En la ciudad de Melbourne en Australia donde este fin de semana comenzará la primera carrera del Gran Premio (GP) de la Fórmula 1 las cuentas le salen cada vez más caras al gobierno. De acuerdo al diario, The Sydney Morning Herald, los eventos deportivos más grandes en Melbourne, Victoria tienen un impacto económico anual de 1,400 millones. Sin embargo, en el caso del Gran Premio, se han registrado al paso de los años pérdidas en ingresos y un aumento de los recursos que se destinan para su realización.

Sin importar cuanto se tenga que desembolsar, el gobierno estatal argumenta que mantener eventos deportivos como éste, funcionan como una herramienta de mercadotecnia y publicidad.

El reporte financiero del GP 2016 realizado por el gobierno estatal de Melbourne, registra que la inversión fue de 60.9 millones, cantidad similar a lo que se gastó en el 2015, cuando pagó una cifra récord de 61.7 millones de dólares.

Los ciudadanos han pagado en pérdidas 279 millones desde el año 2011, pero el gobierno paga por el costo del evento que dura cuatro días , reporta el diario The Guardian, que además explica que en la edición 2016, los contribuyentes pagaron 2 de cada 3 dólares por albergar la carrera los cuatro días en el circuito Albert Park.

Durante el 2014 y el 2015 hubo momentos en que la carrera podría haberse ido a Sydney; momento cuando la carrera tenía dificultades de mantenimiento en Melbourne, pero nuestro contrato se extendió hasta el 2023. La Fórmula 1 ayuda a colocar a la gente en hoteles, restaurantes y bares. Por eso es un gasto muy justificable , explicó el CEO de la Corporación Australiana del GP, Andrew Westacott.

En el 2011, el evento generó una derrama económica al estado de 39 millones de dólares, por debajo de los más de 50 millones que aportó el gobierno del dinero público por el derecho a tener el evento en Melbourne.

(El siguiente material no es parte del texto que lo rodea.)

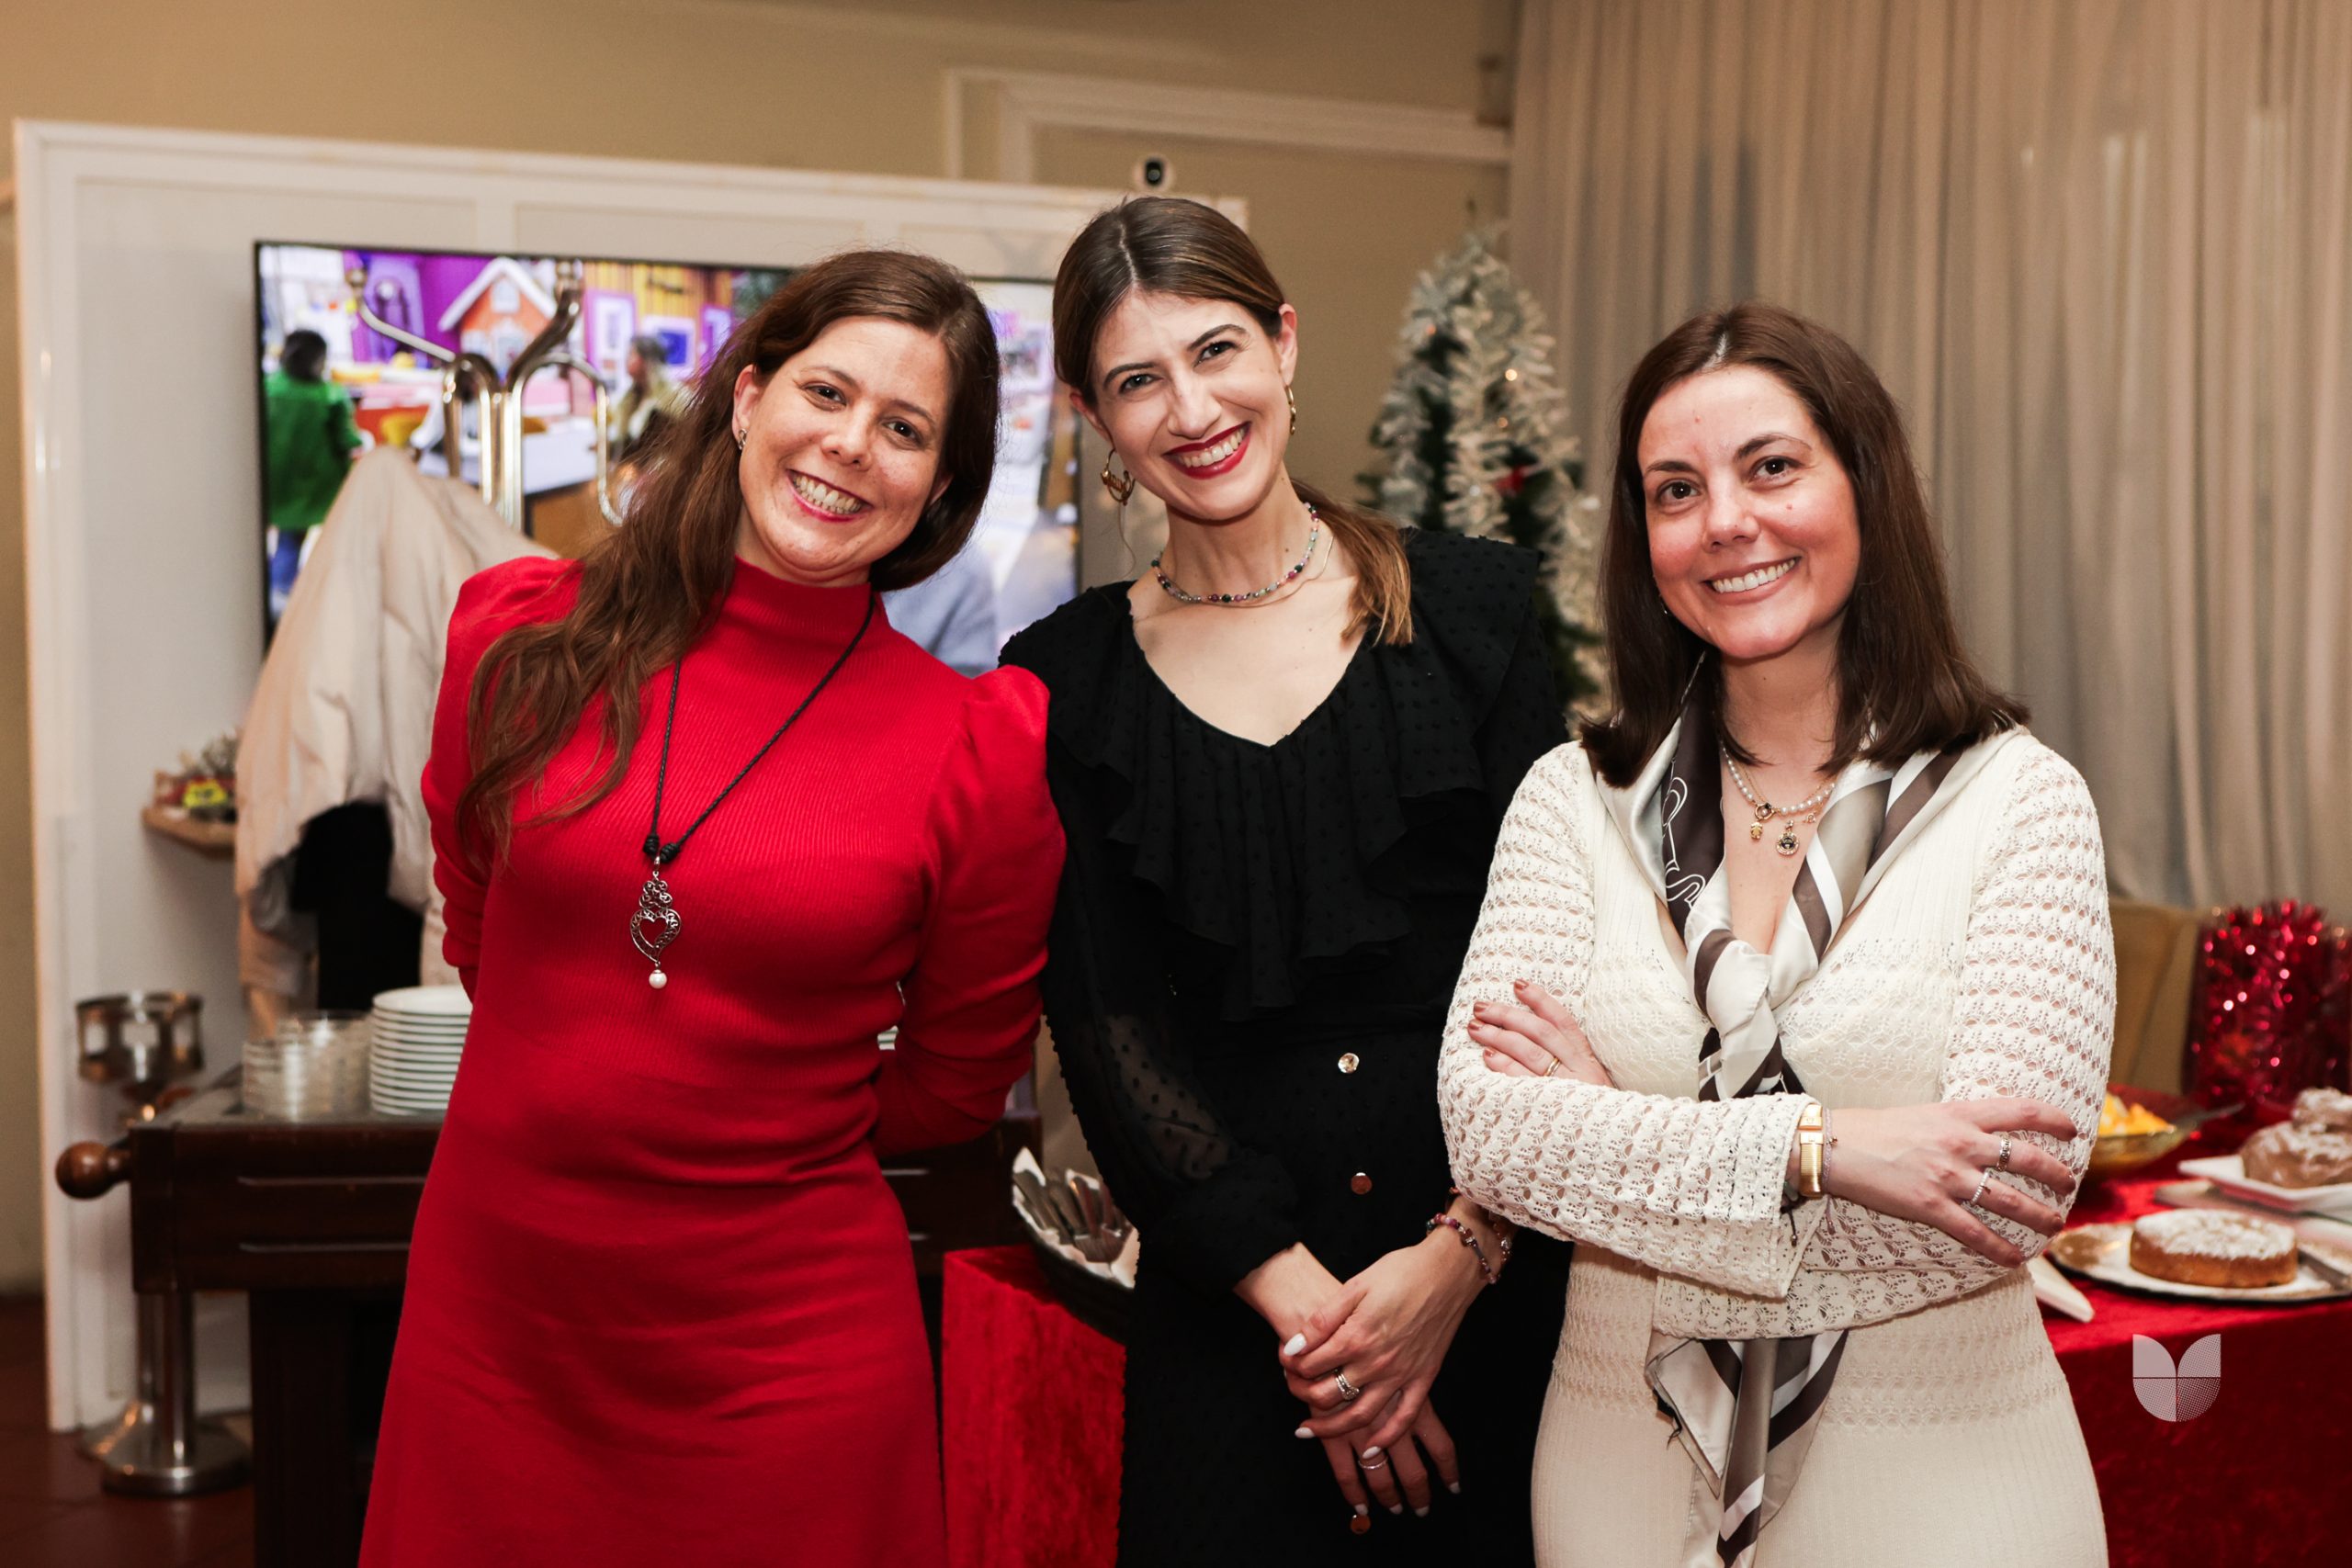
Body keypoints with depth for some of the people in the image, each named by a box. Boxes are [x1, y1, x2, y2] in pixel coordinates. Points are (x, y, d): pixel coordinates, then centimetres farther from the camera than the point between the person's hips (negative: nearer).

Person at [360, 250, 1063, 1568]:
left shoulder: (980, 748, -10)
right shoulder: (525, 640, -3)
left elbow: (954, 1081, 2)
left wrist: (755, 1129, 8)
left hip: (782, 1346, -2)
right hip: (491, 1307, 3)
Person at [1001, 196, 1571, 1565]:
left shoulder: (1476, 607, 1)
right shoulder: (1069, 680, 2)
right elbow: (1103, 1025, -2)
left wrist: (1461, 1253, -12)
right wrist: (1292, 1291, -10)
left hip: (1499, 1275, 0)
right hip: (1229, 1300, 0)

En aquel entonces, la ministra de Turismo, Louise Asher expresó que no estaba de acuerdo con el alto nivel de subsidio .

Aumento en ingresos, pero...

El portavoz del gobierno Richard Wynne dijo en el 2015 que el evento les dio impacto internacional. Los ingresos por hospedajes y patrocinios registraron un crecimiento de 4% para un total de 39.8 millones de dólares; sin embargo, todavía esa cantidad representa poco más de la mitad del costo de la carrera.

La Corporación del Gran Premio de Australia reportó que en el 2015 se registró un récord de asistencia de 296,000 personas, mientras que el récord de audiencia en televisión nacional alcanzó 3.82 millones de televidentes.

Al norte de Melbourne, en el estado de New South Wales, el exministro del estado Mike Baird, expresó su interés el año pasado por tener la sede del Gran Premio, argumentando tener un plan para hacer una oferta sobre el evento antes de las elecciones estatales, pero sus aspiraciones se vieron frustradas cuando el jefe de Gobierno de Melbourne, Daniel Andrews anunció en septiembre que tenían asegurada la sede hasta el 2023.

Lo siento Mike pero el Gran Premio de Australia se queda donde pertenece, en la gran ciudad de Melbourne. De hecho, te invito un boleto , dijo Andrews.

El reporte anual del GP de Australia deL 2016 menciona que el éxito de estos eventos proporciona a Melbourne un importante impulso económico, ayudando a aumentar el número de pasajeros utilizando el segundo aeropuerto más concurrido de Australia, así como el embalaje de los hoteles, bares y restaurantes de la ciudad, reforzando la importancia de estos eventos de deporte motor de clase mundial.

Un GP con historia

Melbourne se ha dado a conocer en el mundo del automovilismo por ser la sede del Gran Premio desde 1996. Le ha ganado la batalla a otros estados en Australia que lo desean. Además, es destino de otros eventos deportivos como el Gran Premio de Motociclismo que tiene contrato hasta el 2026, el Abierto de Tenis, la carrera de la Copa Melbourne y de la Gran Final del futbol australiano.

Melbourne se empeña en la promoción turística que hacen los eventos deportivos.